DIRECTIONS. Would you copy each line of the records that includes the word "привлекает"?

SOURCE INFORMATION.
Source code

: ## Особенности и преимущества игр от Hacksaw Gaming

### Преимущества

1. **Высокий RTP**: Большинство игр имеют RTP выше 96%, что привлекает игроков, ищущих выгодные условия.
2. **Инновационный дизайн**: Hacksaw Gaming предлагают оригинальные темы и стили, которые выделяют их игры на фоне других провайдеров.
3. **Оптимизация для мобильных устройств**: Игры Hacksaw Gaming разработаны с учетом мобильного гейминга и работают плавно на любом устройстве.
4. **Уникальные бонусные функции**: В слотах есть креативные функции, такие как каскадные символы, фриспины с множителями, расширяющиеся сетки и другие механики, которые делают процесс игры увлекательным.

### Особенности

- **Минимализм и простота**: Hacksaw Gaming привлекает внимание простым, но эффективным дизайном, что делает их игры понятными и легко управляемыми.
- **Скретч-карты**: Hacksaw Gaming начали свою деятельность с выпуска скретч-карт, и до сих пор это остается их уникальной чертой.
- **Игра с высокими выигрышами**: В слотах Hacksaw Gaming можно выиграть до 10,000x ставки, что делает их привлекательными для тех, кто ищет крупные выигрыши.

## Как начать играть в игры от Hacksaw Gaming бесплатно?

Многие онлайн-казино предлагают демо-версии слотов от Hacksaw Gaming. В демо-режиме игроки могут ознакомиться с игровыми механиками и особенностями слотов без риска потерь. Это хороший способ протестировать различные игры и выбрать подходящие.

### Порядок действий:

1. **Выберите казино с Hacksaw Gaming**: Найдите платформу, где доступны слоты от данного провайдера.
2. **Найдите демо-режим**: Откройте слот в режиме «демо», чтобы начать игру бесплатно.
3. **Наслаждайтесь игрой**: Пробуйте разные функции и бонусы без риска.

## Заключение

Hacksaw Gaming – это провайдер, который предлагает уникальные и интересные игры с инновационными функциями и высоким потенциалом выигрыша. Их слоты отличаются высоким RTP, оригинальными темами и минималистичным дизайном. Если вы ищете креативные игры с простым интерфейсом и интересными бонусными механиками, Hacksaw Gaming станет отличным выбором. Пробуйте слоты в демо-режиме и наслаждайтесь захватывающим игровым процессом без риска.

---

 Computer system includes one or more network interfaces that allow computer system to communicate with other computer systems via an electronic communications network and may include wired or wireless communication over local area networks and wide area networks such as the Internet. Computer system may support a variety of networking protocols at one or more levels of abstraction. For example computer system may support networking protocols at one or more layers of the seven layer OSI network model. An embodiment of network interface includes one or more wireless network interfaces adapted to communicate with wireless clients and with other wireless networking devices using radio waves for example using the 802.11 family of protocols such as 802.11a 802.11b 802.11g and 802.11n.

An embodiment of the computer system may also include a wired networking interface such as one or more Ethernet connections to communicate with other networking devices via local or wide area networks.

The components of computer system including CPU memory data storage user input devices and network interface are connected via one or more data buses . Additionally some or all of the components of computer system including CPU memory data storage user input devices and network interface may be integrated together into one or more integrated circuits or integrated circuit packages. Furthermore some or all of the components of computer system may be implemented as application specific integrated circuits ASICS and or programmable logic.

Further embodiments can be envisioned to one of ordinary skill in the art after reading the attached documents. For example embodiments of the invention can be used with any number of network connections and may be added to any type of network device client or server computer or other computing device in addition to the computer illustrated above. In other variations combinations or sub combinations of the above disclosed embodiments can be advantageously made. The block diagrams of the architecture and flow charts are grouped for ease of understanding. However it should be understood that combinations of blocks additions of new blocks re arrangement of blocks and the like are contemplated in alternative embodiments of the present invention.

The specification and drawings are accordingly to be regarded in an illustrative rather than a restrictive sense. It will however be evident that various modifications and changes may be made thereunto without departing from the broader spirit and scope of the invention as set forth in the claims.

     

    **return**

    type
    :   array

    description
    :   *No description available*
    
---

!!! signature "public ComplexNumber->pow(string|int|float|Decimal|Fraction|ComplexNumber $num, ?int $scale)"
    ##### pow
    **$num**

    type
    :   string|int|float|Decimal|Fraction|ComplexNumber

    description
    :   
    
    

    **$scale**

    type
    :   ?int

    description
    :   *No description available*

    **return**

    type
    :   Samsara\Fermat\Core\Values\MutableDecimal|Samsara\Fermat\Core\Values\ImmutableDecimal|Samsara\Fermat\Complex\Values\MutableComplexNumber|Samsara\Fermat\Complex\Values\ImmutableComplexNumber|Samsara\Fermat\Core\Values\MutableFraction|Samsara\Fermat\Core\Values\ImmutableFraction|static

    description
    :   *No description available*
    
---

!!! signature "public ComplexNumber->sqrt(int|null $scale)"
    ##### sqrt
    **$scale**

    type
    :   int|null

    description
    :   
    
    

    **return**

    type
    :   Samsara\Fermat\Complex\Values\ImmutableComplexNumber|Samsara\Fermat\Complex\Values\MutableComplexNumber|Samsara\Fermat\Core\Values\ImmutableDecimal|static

FINAL ANSWER.
1. **Высокий RTP**: Большинство игр имеют RTP выше 96%, что привлекает игроков, ищущих выгодные условия.
- **Минимализм и простота**: Hacksaw Gaming привлекает внимание простым, но эффективным дизайном, что делает их игры понятными и легко управляемыми.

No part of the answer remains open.